## Task goal
Find each line in the following listing that has the string "contains", then state the count and nothing else.

━━━━━━━━━━━━━━━━

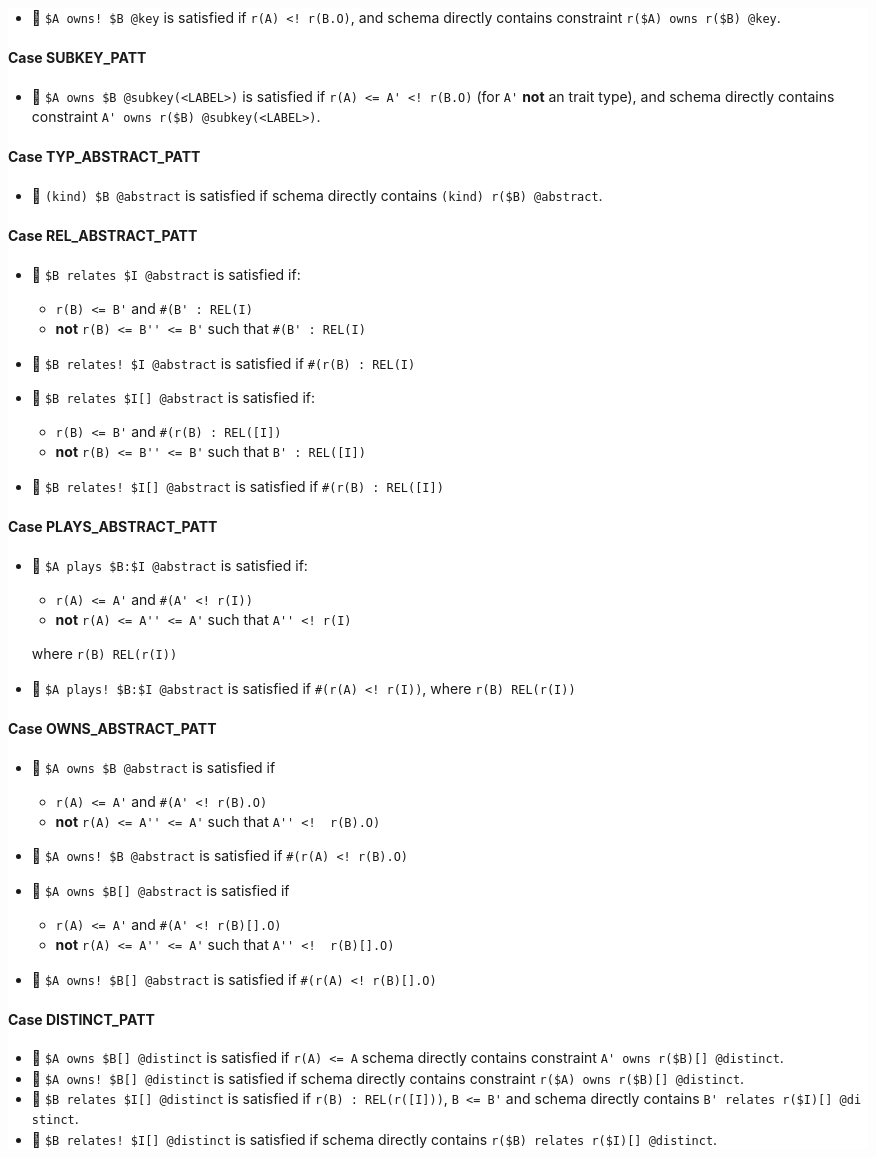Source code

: * 🔶 `$A owns! $B @key` is satisfied if `r(A) <! r(B.O)`, and schema directly contains constraint `r($A) owns r($B) @key`.

#### **Case SUBKEY_PATT**
* 🔶 `$A owns $B @subkey(<LABEL>)` is satisfied if `r(A) <= A' <! r(B.O)` (for `A'` **not** an trait type), and schema directly contains constraint `A' owns r($B) @subkey(<LABEL>)`.

#### **Case TYP_ABSTRACT_PATT**
* 🔶 `(kind) $B @abstract` is satisfied if schema directly contains `(kind) r($B) @abstract`.

#### **Case REL_ABSTRACT_PATT**
* 🔶 `$B relates $I @abstract` is satisfied if:
    * `r(B) <= B'` and `#(B' : REL(I)`
    * **not** `r(B) <= B'' <= B'` such that `#(B' : REL(I)`

* 🔮 `$B relates! $I @abstract` is satisfied if `#(r(B) : REL(I)`

* 🔶 `$B relates $I[] @abstract` is satisfied if:
    * `r(B) <= B'` and `#(r(B) : REL([I])`
    * **not** `r(B) <= B'' <= B'` such that `B' : REL([I])`

* 🔮 `$B relates! $I[] @abstract` is satisfied if `#(r(B) : REL([I])`

#### **Case PLAYS_ABSTRACT_PATT**
* 🔶 `$A plays $B:$I @abstract` is satisfied if:
    * `r(A) <= A'` and `#(A' <! r(I))`
    * **not** `r(A) <= A'' <= A'` such that `A'' <! r(I)`

  where `r(B) REL(r(I))`

* 🔮 `$A plays! $B:$I @abstract` is satisfied if `#(r(A) <! r(I))`, where `r(B) REL(r(I))`

#### **Case OWNS_ABSTRACT_PATT**
* 🔶 `$A owns $B @abstract` is satisfied if
    * `r(A) <= A'` and `#(A' <! r(B).O)`
    * **not** `r(A) <= A'' <= A'` such that `A'' <!  r(B).O)`

* 🔮 `$A owns! $B @abstract` is satisfied if `#(r(A) <! r(B).O)`

* 🔶 `$A owns $B[] @abstract` is satisfied if
    * `r(A) <= A'` and `#(A' <! r(B)[].O)`
    * **not** `r(A) <= A'' <= A'` such that `A'' <!  r(B)[].O)`

* 🔮 `$A owns! $B[] @abstract` is satisfied if `#(r(A) <! r(B)[].O)`

#### **Case DISTINCT_PATT**
* 🔮 `$A owns $B[] @distinct` is satisfied if `r(A) <= A` schema directly contains constraint `A' owns r($B)[] @distinct`.
* 🔮 `$A owns! $B[] @distinct` is satisfied if schema directly contains constraint `r($A) owns r($B)[] @distinct`.
* 🔮 `$B relates $I[] @distinct` is satisfied if `r(B) : REL(r([I]))`, `B <= B'` and schema directly contains `B' relates r($I)[] @distinct`.
* 🔮 `$B relates! $I[] @distinct` is satisfied if schema directly contains `r($B) relates r($I)[] @distinct`.

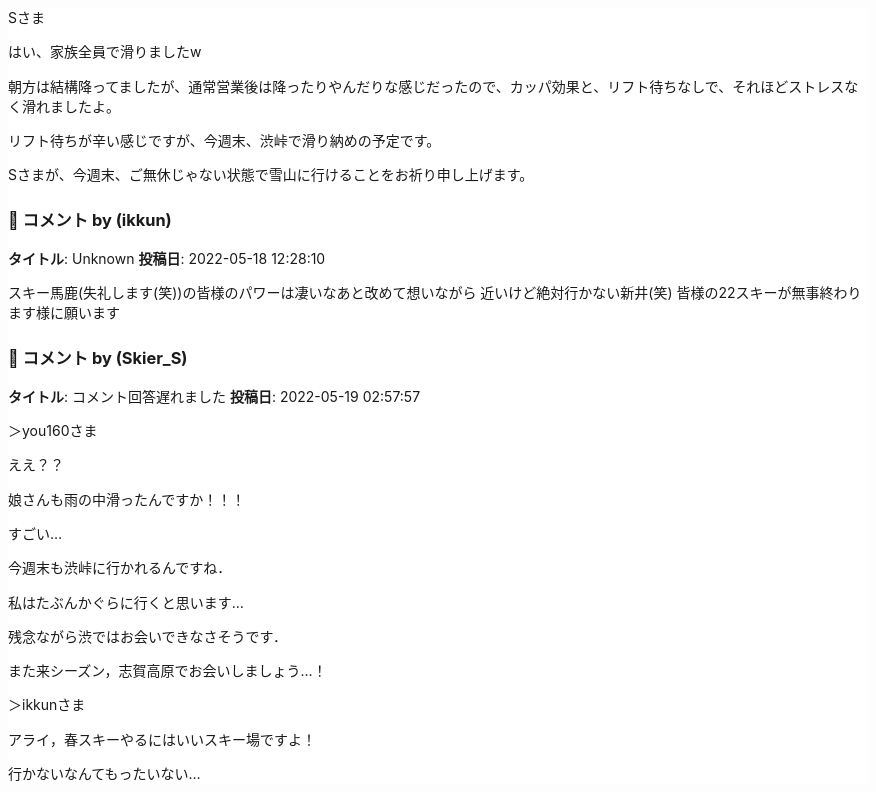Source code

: Sさま



はい、家族全員で滑りましたw



朝方は結構降ってましたが、通常営業後は降ったりやんだりな感じだったので、カッパ効果と、リフト待ちなしで、それほどストレスなく滑れましたよ。



リフト待ちが辛い感じですが、今週末、渋峠で滑り納めの予定です。



Sさまが、今週末、ご無休じゃない状態で雪山に行けることをお祈り申し上げます。

### 💬 コメント by (ikkun)
**タイトル**: Unknown
**投稿日**: 2022-05-18 12:28:10

スキー馬鹿(失礼します(笑))の皆様のパワーは凄いなあと改めて想いながら 近いけど絶対行かない新井(笑) 皆様の22スキーが無事終わります様に願います

### 💬 コメント by (Skier_S)
**タイトル**: コメント回答遅れました
**投稿日**: 2022-05-19 02:57:57

＞you160さま

ええ？？

娘さんも雨の中滑ったんですか！！！

すごい…

今週末も渋峠に行かれるんですね．

私はたぶんかぐらに行くと思います…

残念ながら渋ではお会いできなさそうです．

また来シーズン，志賀高原でお会いしましょう…！



＞ikkunさま

アライ，春スキーやるにはいいスキー場ですよ！

行かないなんてもったいない…


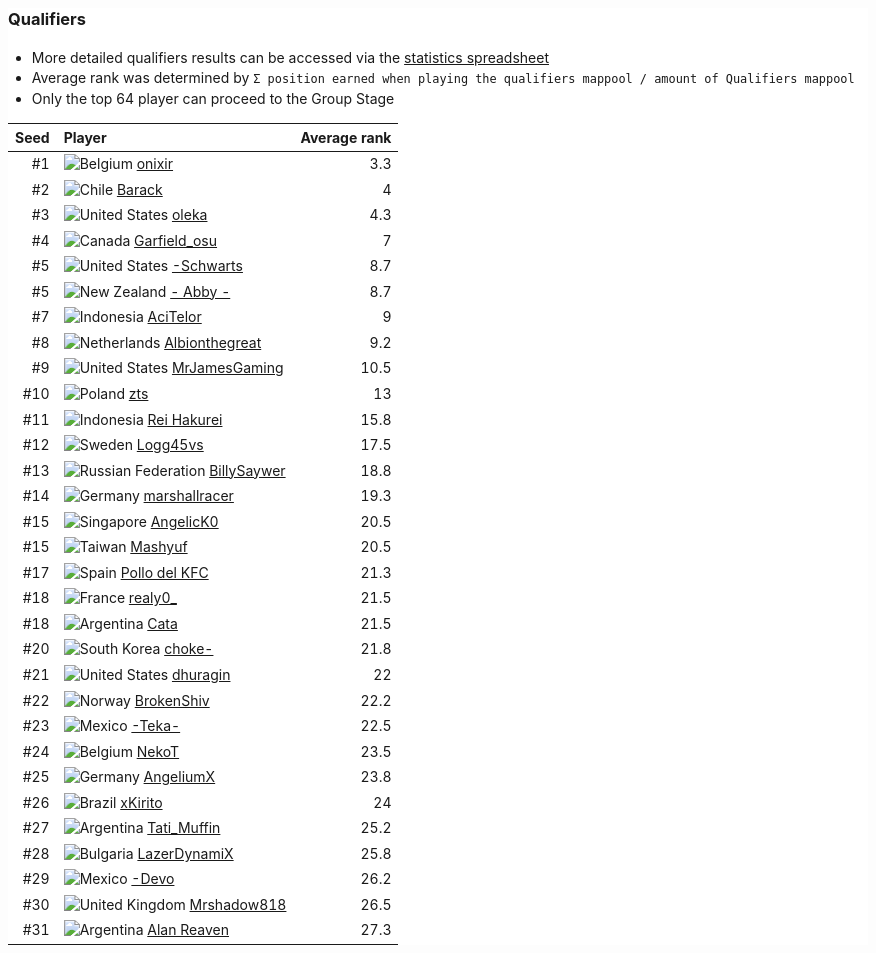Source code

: ### Qualifiers

- More detailed qualifiers results can be accessed via the [statistics spreadsheet](https://docs.google.com/spreadsheets/d/12EpuCD918BFSfmlIO0G-u1f7UPv78a5UGGesqa0t3Yc/edit#gid=2038944874 "Google Sheets")
- Average rank was determined by `Σ position earned when playing the qualifiers mappool / amount of Qualifiers mappool`
- Only the top 64 player can proceed to the Group Stage

| Seed | Player | Average rank |
| --: | :-- | --: |
| #1 | ![][flag_BE] [onixir](https://osu.ppy.sh/users/2993521) | 3.3 |
| #2 | ![][flag_CL] [Barack](https://osu.ppy.sh/users/9402889) | 4 |
| #3 | ![][flag_US] [oleka](https://osu.ppy.sh/users/9423766) | 4.3 |
| #4 | ![][flag_CA] [Garfield\_osu](https://osu.ppy.sh/users/9743947) | 7 |
| #5 | ![][flag_US] [-Schwarts](https://osu.ppy.sh/users/4673649) | 8.7 |
| #5 | ![][flag_NZ] [- Abby -](https://osu.ppy.sh/users/7740118) | 8.7 |
| #7 | ![][flag_ID] [AciTelor](https://osu.ppy.sh/users/16390988) | 9 |
| #8 | ![][flag_NL] [Albionthegreat](https://osu.ppy.sh/users/9853595) | 9.2 |
| #9 | ![][flag_US] [MrJamesGaming](https://osu.ppy.sh/users/13730858) | 10.5 |
| #10 | ![][flag_PL] [zts](https://osu.ppy.sh/users/4675441) | 13 |
| #11 | ![][flag_ID] [Rei Hakurei](https://osu.ppy.sh/users/704111) | 15.8 |
| #12 | ![][flag_SE] [Logg45vs](https://osu.ppy.sh/users/8684540) | 17.5 |
| #13 | ![][flag_RU] [BillySaywer](https://osu.ppy.sh/users/13602761) | 18.8 |
| #14 | ![][flag_DE] [marshallracer](https://osu.ppy.sh/users/626094) | 19.3 |
| #15 | ![][flag_SG] [AngelicK0](https://osu.ppy.sh/users/14319366) | 20.5 |
| #15 | ![][flag_TW] [Mashyuf](https://osu.ppy.sh/users/14356517) | 20.5 |
| #17 | ![][flag_ES] [Pollo del KFC](https://osu.ppy.sh/users/20047906) | 21.3 |
| #18 | ![][flag_FR] [realy0\_](https://osu.ppy.sh/users/8863359) | 21.5 |
| #18 | ![][flag_AR] [Cata](https://osu.ppy.sh/users/5958063) | 21.5 |
| #20 | ![][flag_KR] [choke-](https://osu.ppy.sh/users/12242622) | 21.8 |
| #21 | ![][flag_US] [dhuragin](https://osu.ppy.sh/users/14443745) | 22 |
| #22 | ![][flag_NO] [BrokenShiv](https://osu.ppy.sh/users/8602371) | 22.2 |
| #23 | ![][flag_MX] [-Teka-](https://osu.ppy.sh/users/5065096) | 22.5 |
| #24 | ![][flag_BE] [NekoT](https://osu.ppy.sh/users/7783889) | 23.5 |
| #25 | ![][flag_DE] [AngeliumX](https://osu.ppy.sh/users/15000256) | 23.8 |
| #26 | ![][flag_BR] [xKirito](https://osu.ppy.sh/users/4018079) | 24 |
| #27 | ![][flag_AR] [Tati\_Muffin](https://osu.ppy.sh/users/10067936) | 25.2 |
| #28 | ![][flag_BG] [LazerDynamiX](https://osu.ppy.sh/users/9957793) | 25.8 |
| #29 | ![][flag_MX] [-Devo](https://osu.ppy.sh/users/7090541) | 26.2 |
| #30 | ![][flag_GB] [Mrshadow818](https://osu.ppy.sh/users/16968817) | 26.5 |
| #31 | ![][flag_AR] [Alan Reaven](https://osu.ppy.sh/users/5422789) | 27.3 |

[flag_AR]: /wiki/shared/flag/AR.gif "Argentina"
[flag_AU]: /wiki/shared/flag/AU.gif "Australia"
[flag_BE]: /wiki/shared/flag/BE.gif "Belgium"
[flag_BG]: /wiki/shared/flag/BG.gif "Bulgaria"
[flag_BR]: /wiki/shared/flag/BR.gif "Brazil"
[flag_CA]: /wiki/shared/flag/CA.gif "Canada"
[flag_CH]: /wiki/shared/flag/CH.gif "Switzerland"
[flag_CL]: /wiki/shared/flag/CL.gif "Chile"
[flag_CO]: /wiki/shared/flag/CO.gif "Colombia"
[flag_DE]: /wiki/shared/flag/DE.gif "Germany"
[flag_EC]: /wiki/shared/flag/EC.gif "Ecuador"
[flag_ES]: /wiki/shared/flag/ES.gif "Spain"
[flag_FR]: /wiki/shared/flag/FR.gif "France"
[flag_GB]: /wiki/shared/flag/GB.gif "United Kingdom"
[flag_HK]: /wiki/shared/flag/HK.gif "Hong Kong"
[flag_ID]: /wiki/shared/flag/ID.gif "Indonesia"
[flag_KR]: /wiki/shared/flag/KR.gif "South Korea"
[flag_MX]: /wiki/shared/flag/MX.gif "Mexico"
[flag_MY]: /wiki/shared/flag/MY.gif "Malaysia"
[flag_NL]: /wiki/shared/flag/NL.gif "Netherlands"
[flag_NO]: /wiki/shared/flag/NO.gif "Norway"
[flag_NZ]: /wiki/shared/flag/NZ.gif "New Zealand"
[flag_PH]: /wiki/shared/flag/PH.gif "Philippines"
[flag_PL]: /wiki/shared/flag/PL.gif "Poland"
[flag_RO]: /wiki/shared/flag/RO.gif "Romania"
[flag_RU]: /wiki/shared/flag/RU.gif "Russian Federation"
[flag_SE]: /wiki/shared/flag/SE.gif "Sweden"
[flag_SG]: /wiki/shared/flag/SG.gif "Singapore"
[flag_TH]: /wiki/shared/flag/TH.gif "Thailand"
[flag_TW]: /wiki/shared/flag/TW.gif "Taiwan"
[flag_UA]: /wiki/shared/flag/UA.gif "Ukraine"
[flag_US]: /wiki/shared/flag/US.gif "United States"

━━━━━━━━━━━━━━━━

## Answer to the problem
7